The seating area is as follows:

  • VIP seating - closest to the gates and requires a special pass which can be made from the BSF station near the Amritsar bypass road a couple of days in advance.
  • Ladies exclusive - a section where only women and small children are allowed. This comes after the VIP seating and is little further from the gates (about 80 m away)
  • General seating - As of 2009, this seating is given to men only as it tends to get very crowded and congested during rush days. Occasional pushing/jostling may happen.

Mobile phones, cameras and men's wallets are allowed. No covered bags, including women's purses & handbags, are allowed inside the visitor areas. However, border personnel allow clear plastic bags with few snacks, water, children's food etc. The restrictions are usually dependent on the crowd and perceived security alertness on that day.

Taxis and cars must be parked about 500 m away from the entry gates to the border area. You will need to walk in and reach the visitor gallery. Stay to the left side until you reach the grandstands.

Pak Rangers at the border

Do not bring any bags. Bags of all sizes are not allowed in and there are no cloak rooms. Cameras are OK, but leave the camera bag.

Bab e Azazdi

Be prepared for minor traffic jams when the ceremony has finished as up to 200-300 vehicles try and exit around the same time. The main road to Wagah is being widened to a 4 lane one, and should be ready by Jun 09.

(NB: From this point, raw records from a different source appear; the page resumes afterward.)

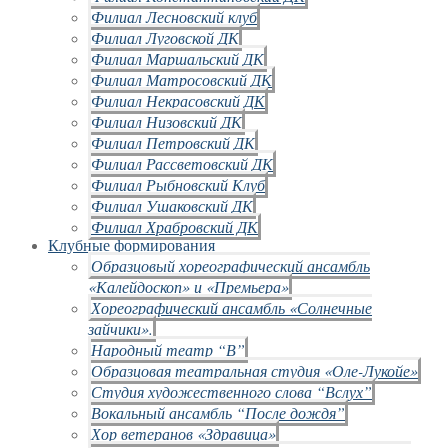
Филиал Лесновский клуб
Филиал Луговской ДК
Филиал Маршальский ДК
Филиал Матросовский ДК
Филиал Некрасовский ДК
Филиал Низовский ДК
Филиал Петровский ДК
Филиал Рассветовский ДК
Филиал Рыбновский Клуб
Филиал Ушаковский ДК
Филиал Храбровский ДК
Клубные формирования
Образцовый хореографический ансамбль
«Калейдоскоп» и «Премьера»
Хореографический ансамбль «Солнечные
зайчики».
Народный театр “В”
Образцовая театральная студия «Оле-Лукойе»
Студия художественного слова “Вслух”
Вокальный ансамбль “После дождя”
Хор ветеранов «Здравица»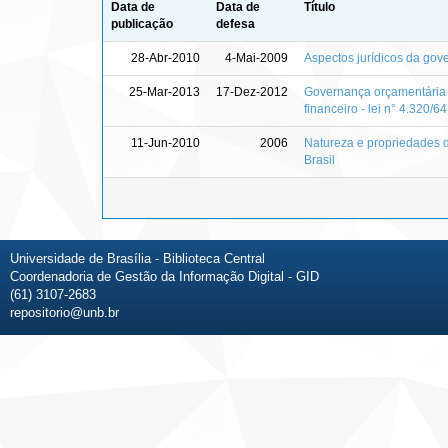
Data de
Data de
Título
publicação
defesa
28-Abr-2010
4-Mai-2009
Aspectos jurídicos da gov
25-Mar-2013
17-Dez-2012
Governança orçamentária e
financeiro - lei n° 4.320/64
11-Jun-2010
2006
Natureza e propriedades d
Brasil
Universidade de Brasília - Biblioteca Central
Coordenadoria de Gestão da Informação Digital - GID
(61) 3107-2683
repositorio@unb.br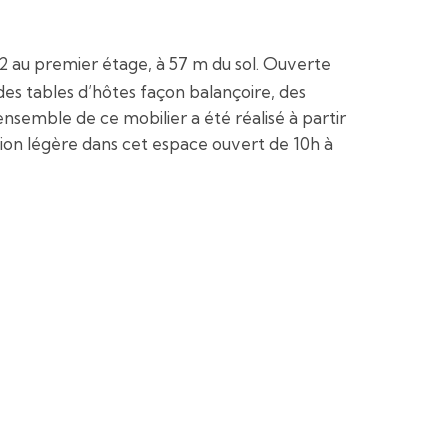
 m2 au premier étage, à 57 m du sol. Ouverte
 des tables d’hôtes façon balançoire, des
semble de ce mobilier a été réalisé à partir
ation légère dans cet espace ouvert de 10h à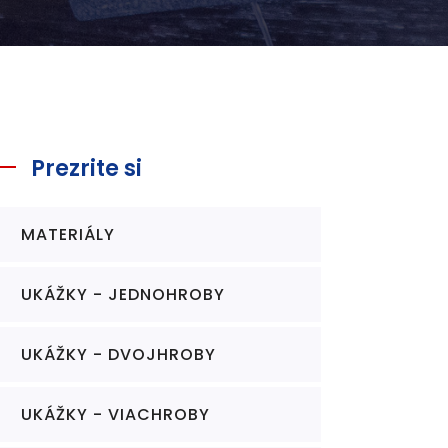
Prezrite si
MATERIÁLY
UKÁŽKY - JEDNOHROBY
UKÁŽKY - DVOJHROBY
UKÁŽKY - VIACHROBY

  • There are no tickets to see this event, it is free for viewing for anyone on the Indian side as of 2009.
  • As of March 2011 the border apparently closes at 15:30. The flag lowering ceremony starts at 17:30 (and lasts around one hour), but you should be there in advance. Gates open at 16:30 at the Pakistan border (tickets at ₹10), and there is no need to be there before on a normal day. The Indian part however seems to fill up more quickly so it is a good idea to be there in advance.
  • Please note that because of border skirmishes in Kashmir and the escalating tensions between the two nations, the governments of India and Pakistan are not going to allow visas to be given in Wagha. Also, the people who can cross/the times of crossing will be restricted if the skirmishes continue.


Relax at nearby Jallo Park, or enjoy in Suzo Water Park.


  • You can buy some snacks/drinks at the entry gate and also along the roadside as you are walking the 500 or so metres to the seating area.
  • There are many local male children who sell DVDs of the ceremony, costing around ₹20.
  • Be careful of pickpockets.


There is an official tourist centre, called "Aman Umeed" at the entry gate. It is a nice clean facility with toilets etc. and has comfortable seating, although food options are very limited inside.

However, there are 2-3 large local food stalls outside the gate opposite the tourist centre which serve food, offer packaged snacks and soft drinks. You can take these inside when you watch the ceremony.


Water bottles are not allowed after the checking point of entry to Wagah border. So don't carry them from the car/coaches. If necessary, buy them at the stalls just near the gate.



Mobile phones will not work here, as calls/SMSs are jammed.